On en sait aujourd’hui un peu plus sur les raisons de ce revirement. Derrière cette décision plane l’ombre de l’ancien ministre des Affaires étrangères, Didier Burkhalter, qui a réussi à convaincre une majorité des sept conseillers fédéraux d’empêcher cette exportation. Après sa démission du gouvernement suisse, Didier Burkhalter a affirmé au sujet de la vente de matériel de guerre dans les zones en conflit: «Ici, je pense que nous devons être très clair et refuser cette pratique.»
L’ancien ministre a également cité les désaccords au sein du Conseil fédéral sur l’exportation d’armes comme l’un des motifs de sa démission: pour Didier Burkhalter, le gouvernement suisse s’est sur ce point «écarté des valeurs essentielles, qui sont pour moi fondamentales».
Une décision aléatoire
Cependant, de l’extérieur, cette décision d’interdire la vente d’armes au Pakistan a été perçue comme aléatoire. Durant cette période, aucun élément nouveau modifiant les critères d’exportation de matériel de guerre n’est entré en jeu. Un conflit civil couvait déjà dans la province du Baloutchistan durant toute la période où la Suisse exportait des armes dans ce pays.
C’est ce revirement brutal au Pakistan qui a décidé les fabricants d’armes à passer à l’offensive.

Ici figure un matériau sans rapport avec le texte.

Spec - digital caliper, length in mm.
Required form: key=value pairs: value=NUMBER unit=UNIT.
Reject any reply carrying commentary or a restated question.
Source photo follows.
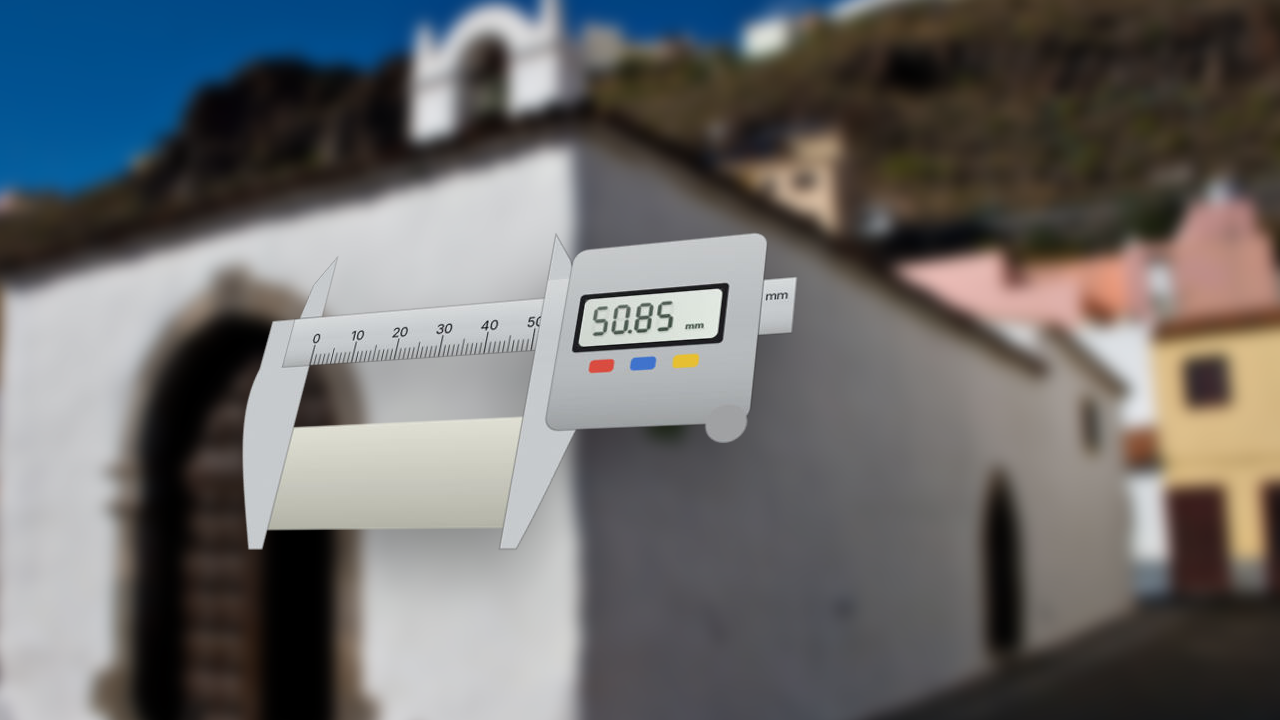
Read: value=50.85 unit=mm
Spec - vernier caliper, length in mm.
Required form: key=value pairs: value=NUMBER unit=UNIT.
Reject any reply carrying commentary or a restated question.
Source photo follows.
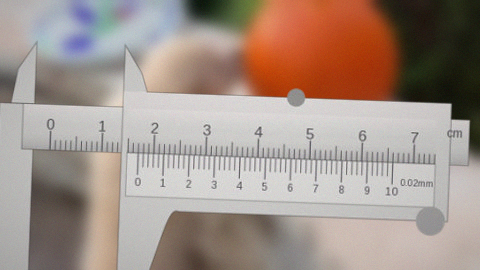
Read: value=17.0 unit=mm
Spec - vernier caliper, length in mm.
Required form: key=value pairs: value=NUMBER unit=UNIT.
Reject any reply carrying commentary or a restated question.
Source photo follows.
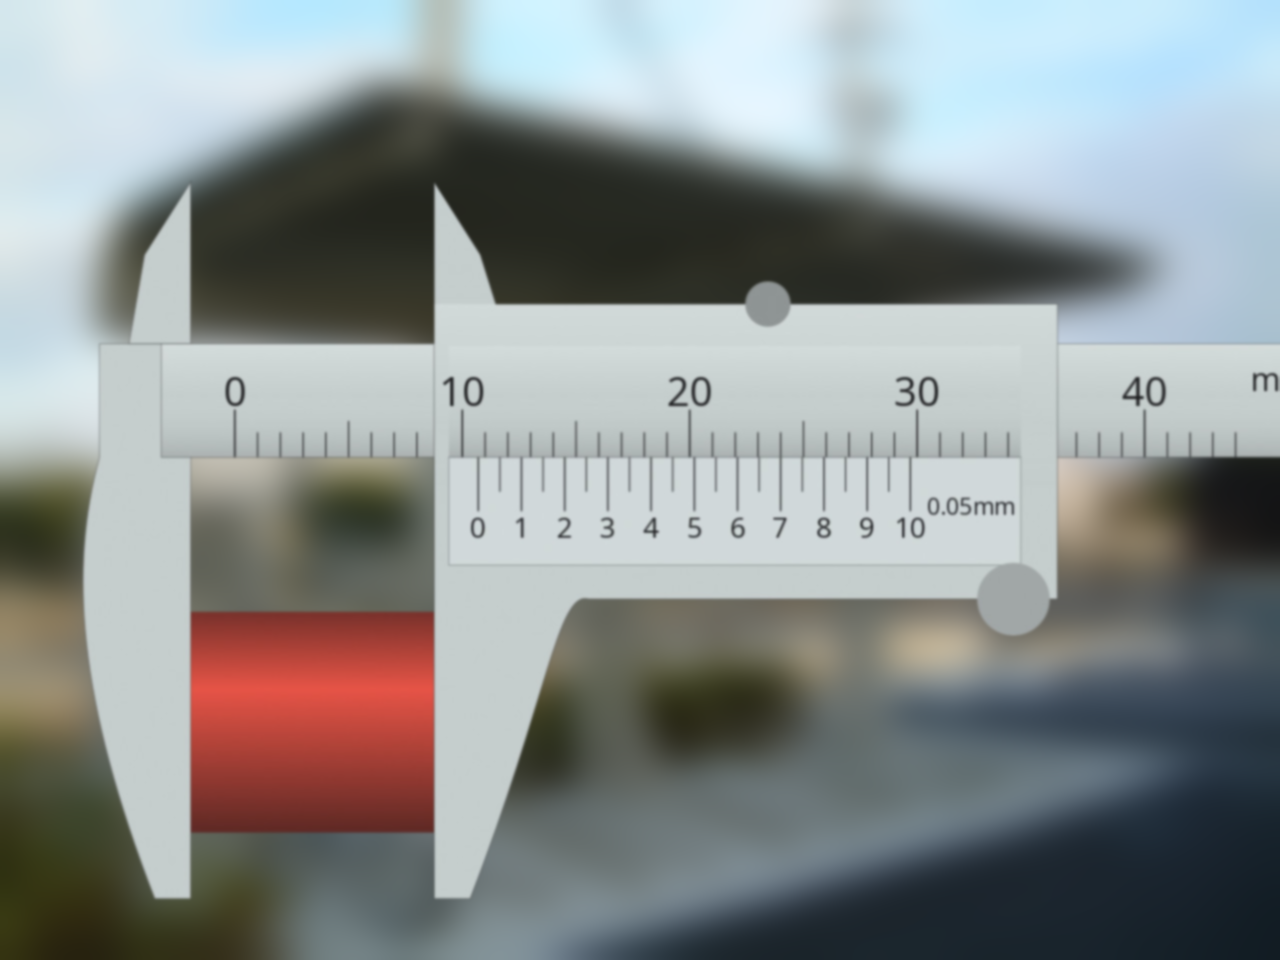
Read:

À l’automne 2016, treize entreprises suisses ont conclu un pacte. Leur plan: montrer quelle somme d’argent était en jeu et agir ensuite au niveau politique. Elles ont scrupuleusement compilé le nombre de contrats qu’elles auraient pu décrocher si les lois étaient un brin plus souples.
Et le destin les a accompagnées. En septembre 2017, le Conseil fédéral a été renouvelé. À Didier Burkhalter – le frein qui voulait défendre les traditions suisses – a succédé Ignazio Cassis, qui se situe clairement du côté de l’industrie d’exportation d’armes.
1400 emplois, 900’000 personnes déplacées
Le lobby de l’industrie des armes a senti le vent tourner. Seulement six jours après la nomination d’Ignazio Cassis, les treize entreprises ont lancé un appel à la Confédération: les conditions d’exportation de matériel de guerre doivent être assouplies – pour le bien du pays.
La lettre adressée au Conseil fédéral contenait la compilation des contrats manqués: 48 demandes d’exportations ont été rejetées par la Confédération pour un volume de 220 millions de francs suisses, l’équivalent de 1400 emplois.
Dans cette liste figuraient également des éléments de défense aérienne pour la marine du Myanmar. Le pays dans lequel la diplomate suisse Christine Schraner Burgener assure la médiation pour l’ONU – après l’expulsion de 900’000 Rohingyas par l’armée locale. L’ONU parle d’un nettoyage ethnique et d’un génocide avec 10’000 morts.
L’économie avec ses armes et la diplomatie avec ses valeurs: les deux jumelles helvétiques qui se tolèrent plutôt bien. Tant qu’elles ne se rapprochent pas trop l’une de l’autre.
Cette analyse se base sur des recherches personnelles ainsi que sur des informations de la RTS et des journaux suivants : Tages-Anzeiger, Blick, Der Bund, Neue Zürcher Zeitung, St. Galler Tagblatt.